Continuing on the path along the cool, shady slope of the Ruin of Monserrate, we reach the warmest, driest part of the estate, where the Mexican Garden is to be found. This garden contains collections of plants from hot climates, such as palm, yucca, nolina, agave and cycas.
The Lawn offers a well-deserved break from the walk, with beautiful views over the diverse treetops of the park and the ocean. This was the first lawn planted in Portugal, its large area and curvature requiring, at the time, the devising of an ingenious gravity-based watering system.
On entering the Palace, note the exoticism of the plant motifs and the intricacy of the architectural elements, which allow the nature outside to extend into the interior rooms and reproduce the play of light and shadow experienced in the garden, under the trees.
This circular room occupies the entire north tower of the building. The cupola, with busts of neoclassical inspiration referring to the arts on display at its base, has excellent acoustics, of which the Cook family took advantage in the recitals they held when staying at Monserrate during the summer months.
The Library was the only room on this floor with a door. With walls covered in shelves, it had as a central piece of furniture a large walnut root desk and, above the hearth, a panoply of weapons on display.
After visiting the palace, the way back to the park’s exit leads you across the Scented Path, flanked by two pergolas over which climbing plants such as wisteria and honeysuckle grow, flowering with a beautiful perfume in spring and early summer.
Travel now from Monserrate to the Convent of the Capuchos, first passing through Colares and then the hamlet of Pé da Serra, where you will see signposts for the Convent of the Capuchos. This route takes around 30 minutes.
Courtyard of the Crosses
Your discovery of this unique convent house, established in 1560 and inhabited by Franciscan friars for almost 300 years, will start in the Courtyard of the Crosses, from which you can access the convent through the Boulder Gate, where once you had to ring the bell to enter. The three crosses that stand in the courtyard represent Golgotha, where Christ was crucified.
The entrance Porch to the convent was accessible to pilgrims. The decorative elements used symbolic language to allow new arrivals to understand the living guidelines of the friars who lived in the convent. The three knots on the cord symbolise the three vows these men took: poverty, obedience and chastity.
This unique church resembles a cave, evoking the legend of the founding of the convent, according to which King João III was hunting in these hills, on a warm summer’s day, and, feeling tired because of the heat and the thrill of the hunt, he sought the shaded shelter of a large granite rock, under which he ended up falling asleep. The legend goes that, as he slept, the King dreamt of angels adoring the Holy Cross in the hollow of the cave in which he rested and, when he awoke, he ordered the founding of a convent in that place, consecrated to the Holy Cross, as he had dreamed, to be entrusted to the Franciscan Order.
Cloister and the Convent Woods
In the Cloister, surrounded by a dense wood of native vegetation, the friars practised the exercise of contemplation. The small wood in the convent grounds benefited from the friars’ protection for centuries, having survived the intense deforestation suffered by other parts of the Sintra hills, and is now the oldest patch of vegetation native to the Sintra area.
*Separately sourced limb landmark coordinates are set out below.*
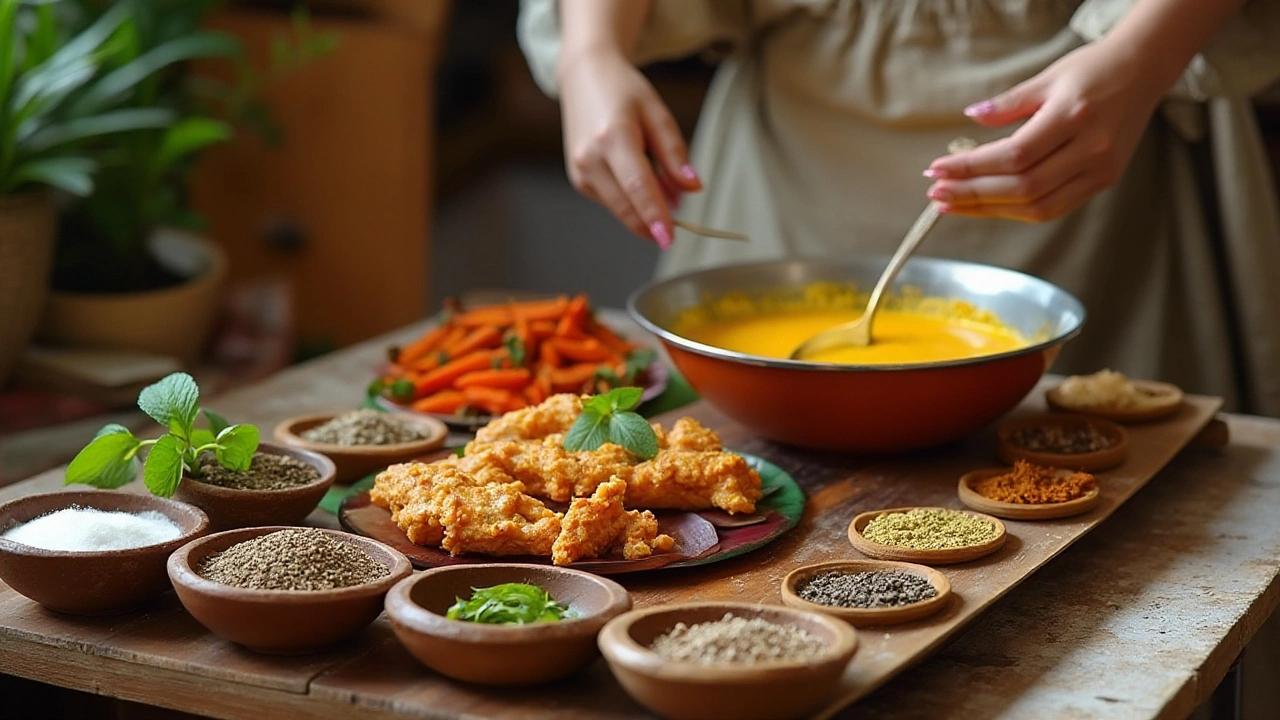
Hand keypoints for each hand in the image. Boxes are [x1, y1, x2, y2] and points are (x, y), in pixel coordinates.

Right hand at [558, 48, 701, 246]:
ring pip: (620, 209)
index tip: (669, 238)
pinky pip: (612, 202)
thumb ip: (675, 153)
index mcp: (613, 137)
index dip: (654, 215)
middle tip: (681, 216)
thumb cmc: (621, 92)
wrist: (583, 78)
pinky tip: (637, 174)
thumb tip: (692, 188)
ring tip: (659, 177)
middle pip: (627, 206)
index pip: (637, 186)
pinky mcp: (579, 180)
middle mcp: (590, 158)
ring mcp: (580, 172)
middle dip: (654, 220)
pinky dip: (631, 200)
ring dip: (645, 208)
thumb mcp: (657, 114)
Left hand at [923, 38, 1167, 222]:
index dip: (972, 167)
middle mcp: (1091, 149)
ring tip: (953, 204)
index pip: (1013, 155)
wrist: (1143, 70)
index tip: (937, 169)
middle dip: (973, 194)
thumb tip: (970, 118)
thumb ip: (1007, 104)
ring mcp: (1100, 170)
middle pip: (1022, 187)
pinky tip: (987, 206)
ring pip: (1037, 206)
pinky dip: (1016, 211)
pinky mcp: (1103, 182)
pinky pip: (1053, 208)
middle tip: (936, 192)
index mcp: (1073, 117)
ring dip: (989, 210)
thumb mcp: (1046, 78)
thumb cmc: (1092, 70)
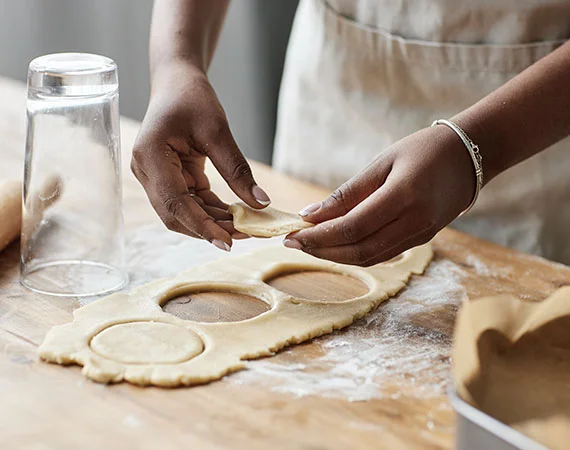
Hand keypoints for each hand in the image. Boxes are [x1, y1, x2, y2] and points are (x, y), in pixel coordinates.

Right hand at [131, 62, 269, 249]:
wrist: (176, 81)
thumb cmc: (192, 97)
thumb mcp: (217, 131)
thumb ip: (237, 170)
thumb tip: (262, 204)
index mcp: (150, 156)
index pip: (175, 203)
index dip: (201, 226)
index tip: (228, 242)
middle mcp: (146, 171)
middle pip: (175, 215)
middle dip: (209, 229)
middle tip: (245, 235)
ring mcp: (154, 177)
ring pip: (182, 213)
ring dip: (212, 223)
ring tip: (245, 227)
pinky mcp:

Finish the day at the most westerly point, not just of the Sintra Mountains, but also of the European mainland. To get there, take the road back to the hamlet of Pé da Serra and from there continue south, towards Cascais, following the signposts for Cabo da Roca.
In operation since 1772, this is one of the oldest lighthouses in Portugal. Its imposing, 22-metre tall tower and its red colour make this promontory unmistakeable.